La cérémonie démarre tard à cause de la famille du marié qui attend que tous ses membres se regroupent pour réussir une entrée triomphale. Le programme des musiciens, traiteur, serveurs… est entièrement décalé. Les pauvres ponctuels qui arrivent à 20h 30 subissent un temps mort qui s’éternise. Tu veux t’éclipser discrètement. Mais on te chope à la sortie et on jure sur Dieu et le Prophète que tu ne partiras pas avant la doura de la mariée, après la pièce montée ou la hrira programmée après l’aube. Tu reprends place, avec un seul souci: attendre le moment opportun pour t’évader.

Plus le temps passe, plus l’hypoglycémie t’assomme. A 1 heure du matin, ton estomac gargouille car tu n’as pas mangé depuis au moins 12 heures. Tu attends le dîner qui sera grandiose et succulent et tu ne touches pas aux dizaines de plateaux qui, dans leurs courses folles, les serveurs te présentent. A cause du retard, il faut servir vite les plateaux pour passer au dîner. Plateaux qui commencent à t’agacer!

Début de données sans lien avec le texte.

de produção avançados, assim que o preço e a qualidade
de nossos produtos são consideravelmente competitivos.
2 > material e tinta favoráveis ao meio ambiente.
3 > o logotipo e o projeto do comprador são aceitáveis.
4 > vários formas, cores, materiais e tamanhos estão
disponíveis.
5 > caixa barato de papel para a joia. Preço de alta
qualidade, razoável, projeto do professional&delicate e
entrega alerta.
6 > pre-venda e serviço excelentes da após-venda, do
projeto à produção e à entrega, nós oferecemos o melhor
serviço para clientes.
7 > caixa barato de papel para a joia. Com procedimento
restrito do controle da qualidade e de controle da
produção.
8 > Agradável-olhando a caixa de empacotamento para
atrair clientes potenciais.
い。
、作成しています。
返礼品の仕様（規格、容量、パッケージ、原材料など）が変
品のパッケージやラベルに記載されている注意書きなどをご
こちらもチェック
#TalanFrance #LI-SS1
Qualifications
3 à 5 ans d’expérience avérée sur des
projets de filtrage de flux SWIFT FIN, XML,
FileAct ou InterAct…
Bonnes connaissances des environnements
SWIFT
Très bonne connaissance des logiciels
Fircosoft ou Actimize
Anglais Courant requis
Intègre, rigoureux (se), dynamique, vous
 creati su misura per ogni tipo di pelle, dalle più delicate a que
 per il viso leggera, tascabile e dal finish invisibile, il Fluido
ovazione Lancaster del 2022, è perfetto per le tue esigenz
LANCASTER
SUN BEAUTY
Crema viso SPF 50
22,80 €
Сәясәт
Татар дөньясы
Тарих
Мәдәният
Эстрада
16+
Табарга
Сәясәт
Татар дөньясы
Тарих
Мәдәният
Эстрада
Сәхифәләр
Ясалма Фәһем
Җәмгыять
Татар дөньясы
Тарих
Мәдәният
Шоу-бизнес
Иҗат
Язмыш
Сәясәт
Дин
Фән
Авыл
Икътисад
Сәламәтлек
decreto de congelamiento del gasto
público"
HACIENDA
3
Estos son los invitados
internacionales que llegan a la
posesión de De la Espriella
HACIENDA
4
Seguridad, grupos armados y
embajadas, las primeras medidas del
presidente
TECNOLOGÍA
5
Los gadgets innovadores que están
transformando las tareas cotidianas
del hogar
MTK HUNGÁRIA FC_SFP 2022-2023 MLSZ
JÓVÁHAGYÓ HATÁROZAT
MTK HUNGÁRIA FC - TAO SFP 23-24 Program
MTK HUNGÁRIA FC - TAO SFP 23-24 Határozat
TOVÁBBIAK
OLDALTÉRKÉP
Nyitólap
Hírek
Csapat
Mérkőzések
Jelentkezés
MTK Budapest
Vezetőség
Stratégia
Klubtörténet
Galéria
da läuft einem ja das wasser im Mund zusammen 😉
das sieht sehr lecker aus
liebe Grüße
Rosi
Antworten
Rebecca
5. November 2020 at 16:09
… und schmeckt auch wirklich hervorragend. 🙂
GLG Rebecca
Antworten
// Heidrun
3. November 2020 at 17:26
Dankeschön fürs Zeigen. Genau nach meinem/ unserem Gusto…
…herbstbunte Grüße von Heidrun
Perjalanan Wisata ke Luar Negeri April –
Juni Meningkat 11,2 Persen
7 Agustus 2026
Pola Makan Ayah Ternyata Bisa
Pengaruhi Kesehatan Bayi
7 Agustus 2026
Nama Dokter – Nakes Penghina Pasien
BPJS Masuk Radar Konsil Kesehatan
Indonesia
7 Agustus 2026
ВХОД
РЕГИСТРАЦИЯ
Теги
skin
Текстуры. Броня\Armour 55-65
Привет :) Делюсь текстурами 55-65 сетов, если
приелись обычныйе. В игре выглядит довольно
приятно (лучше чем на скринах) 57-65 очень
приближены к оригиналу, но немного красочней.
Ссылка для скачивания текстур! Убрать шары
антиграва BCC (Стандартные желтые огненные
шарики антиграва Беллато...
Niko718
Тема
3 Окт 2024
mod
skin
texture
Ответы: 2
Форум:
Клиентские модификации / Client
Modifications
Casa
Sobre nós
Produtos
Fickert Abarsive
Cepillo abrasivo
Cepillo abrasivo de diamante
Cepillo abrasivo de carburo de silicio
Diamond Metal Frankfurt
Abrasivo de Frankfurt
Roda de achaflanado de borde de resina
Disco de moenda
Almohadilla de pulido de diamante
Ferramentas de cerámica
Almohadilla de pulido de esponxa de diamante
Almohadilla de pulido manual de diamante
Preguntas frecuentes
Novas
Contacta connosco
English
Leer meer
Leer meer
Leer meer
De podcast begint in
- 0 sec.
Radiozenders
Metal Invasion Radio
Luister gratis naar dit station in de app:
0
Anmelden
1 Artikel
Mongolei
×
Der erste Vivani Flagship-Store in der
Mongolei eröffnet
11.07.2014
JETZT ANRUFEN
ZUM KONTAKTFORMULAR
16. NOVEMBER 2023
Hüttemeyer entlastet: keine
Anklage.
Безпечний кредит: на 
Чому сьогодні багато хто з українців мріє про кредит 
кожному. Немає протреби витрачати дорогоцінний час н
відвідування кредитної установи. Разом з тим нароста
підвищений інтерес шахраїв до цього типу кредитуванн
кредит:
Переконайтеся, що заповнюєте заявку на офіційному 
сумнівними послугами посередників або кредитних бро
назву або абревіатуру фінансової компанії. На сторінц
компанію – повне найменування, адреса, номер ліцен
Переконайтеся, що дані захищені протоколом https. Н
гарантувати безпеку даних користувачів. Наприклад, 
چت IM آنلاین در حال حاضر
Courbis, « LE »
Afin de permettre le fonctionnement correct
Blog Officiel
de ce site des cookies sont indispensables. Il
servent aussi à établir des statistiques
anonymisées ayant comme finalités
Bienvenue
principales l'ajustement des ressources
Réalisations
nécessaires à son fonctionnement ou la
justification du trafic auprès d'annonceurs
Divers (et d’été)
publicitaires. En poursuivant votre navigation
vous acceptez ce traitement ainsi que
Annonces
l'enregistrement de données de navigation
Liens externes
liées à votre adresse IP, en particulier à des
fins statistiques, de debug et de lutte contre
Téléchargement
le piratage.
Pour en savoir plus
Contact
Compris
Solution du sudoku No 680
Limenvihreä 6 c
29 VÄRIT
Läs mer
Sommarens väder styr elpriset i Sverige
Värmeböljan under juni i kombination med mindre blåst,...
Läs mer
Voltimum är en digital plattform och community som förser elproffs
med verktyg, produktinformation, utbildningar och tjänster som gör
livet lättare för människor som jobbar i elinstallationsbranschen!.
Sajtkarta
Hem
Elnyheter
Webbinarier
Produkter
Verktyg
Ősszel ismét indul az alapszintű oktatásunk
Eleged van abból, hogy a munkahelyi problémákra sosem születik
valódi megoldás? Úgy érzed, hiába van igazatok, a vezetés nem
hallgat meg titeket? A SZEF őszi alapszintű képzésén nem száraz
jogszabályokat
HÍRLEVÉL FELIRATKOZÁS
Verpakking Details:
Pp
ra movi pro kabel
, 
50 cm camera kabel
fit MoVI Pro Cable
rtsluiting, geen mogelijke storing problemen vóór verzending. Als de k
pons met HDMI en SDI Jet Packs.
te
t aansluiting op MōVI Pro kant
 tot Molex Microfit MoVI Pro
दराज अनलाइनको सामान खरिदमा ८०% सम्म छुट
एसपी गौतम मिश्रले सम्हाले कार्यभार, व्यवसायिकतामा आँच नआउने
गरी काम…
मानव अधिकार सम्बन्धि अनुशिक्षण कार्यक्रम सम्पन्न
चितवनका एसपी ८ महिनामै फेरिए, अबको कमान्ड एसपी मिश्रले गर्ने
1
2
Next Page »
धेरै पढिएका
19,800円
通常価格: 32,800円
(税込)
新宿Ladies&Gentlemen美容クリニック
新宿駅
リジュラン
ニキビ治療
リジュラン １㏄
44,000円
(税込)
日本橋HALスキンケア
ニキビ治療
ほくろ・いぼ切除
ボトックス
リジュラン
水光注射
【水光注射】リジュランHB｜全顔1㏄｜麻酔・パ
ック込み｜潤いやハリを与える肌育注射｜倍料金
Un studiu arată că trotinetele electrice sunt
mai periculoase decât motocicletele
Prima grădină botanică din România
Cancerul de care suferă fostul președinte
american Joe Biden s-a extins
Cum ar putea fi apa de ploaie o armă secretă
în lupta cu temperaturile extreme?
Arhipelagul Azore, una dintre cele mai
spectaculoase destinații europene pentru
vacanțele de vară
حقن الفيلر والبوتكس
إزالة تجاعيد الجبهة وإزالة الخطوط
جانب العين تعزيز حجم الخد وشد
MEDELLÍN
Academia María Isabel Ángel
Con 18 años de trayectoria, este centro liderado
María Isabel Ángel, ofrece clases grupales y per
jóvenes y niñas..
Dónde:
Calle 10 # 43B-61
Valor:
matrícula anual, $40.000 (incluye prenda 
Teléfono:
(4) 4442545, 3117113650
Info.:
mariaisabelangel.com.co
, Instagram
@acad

La faute à qui? Aux invités non ponctuels. Le retard menace l’hygiène des aliments. Les plats froids sont dressés vers 18 heures et servis vers 1 heure ou 2 heures du matin. En été, boissons, fruits de mer, crudités et autres aliments délicats chauffent pendant au moins 6 heures!

Et l’orchestre! Naaari l’orchestre! Ses décibels défient toutes les forces de l’univers. La sono n’est pas toujours de qualité, mal réglée, poussée à fond! On a beau se plaindre, supplier. Le chef d’orchestre s’énerve, t’agresse. Tu as honte d’en parler à tes hôtes. Tu espères juste chwiya de répit, une trêve, du silence, juste que l’orchestre se repose un peu. Le lendemain, on dira «l’orchestre était mou3taaabar (excellent), il n’a pas cessé une seconde». 

Tu veux renouer avec des gens que tu vois rarement, faire de nouvelles connaissances, discuter. NON! Tu t’assois autour d’une table, en compagnie d’autres personnes avec lesquelles tu ne partageras que des sourires radieux au début, mais qui s’éteignent lentement.

Enfin, le dîner arrive et tu implores Dieu pour que l’orchestre aille se reposer. NON! Il reprend de plus bel avec la musique andalouse. J’adooore, mais pitié, ménagez mes tympans. Parfois, l’orchestre charge son synthétiseur de te massacrer les oreilles avec une musique occidentale.

Bilan de la soirée? Stress pour les organisateurs qui n’ont pas pu gérer le temps. Tu quittes la cérémonie vers 3 heures si la surveillance de tes hôtes a été efficace. Si tu es bien éduqué et donc ponctuel, tu as passé au moins 6 heures à te morfondre. Si l’ambiance était bonne, tu t’es rattrapé une peu en bougeant ou en dansant. Mais parfois tu es dans des mariages où les invités sont saaaages, comme des imaaaaaages. Tu ressors frustré. Tu as passé un long moment avec des gens, mais tu les as juste vus, tu ne leur as pas parlé car l’orchestre était mou3taaabare. Tu t’es ennuyé et, dans ce cas, le temps te nargue et ralentit pour t’énerver davantage. Tu as peu dormi. Tu as mangé tard et trop. Tu peines à te réveiller, tu es comme un zombie, ton estomac te torture, tes oreilles bourdonnent encore. Des perturbations que tu vas subir toute la semaine.

Alors pitié, si vous m’invitez à un mariage, ce que je souhaite ardemment, commençons la cérémonie à 18 heures, avec des invités ponctuels. A minuit, nous retournerons chez nous, heureux d’avoir eu tant de réjouissances et avec la douce sensation d’avoir respecté les familles qui nous invitent et évité le tapage nocturne au voisinage.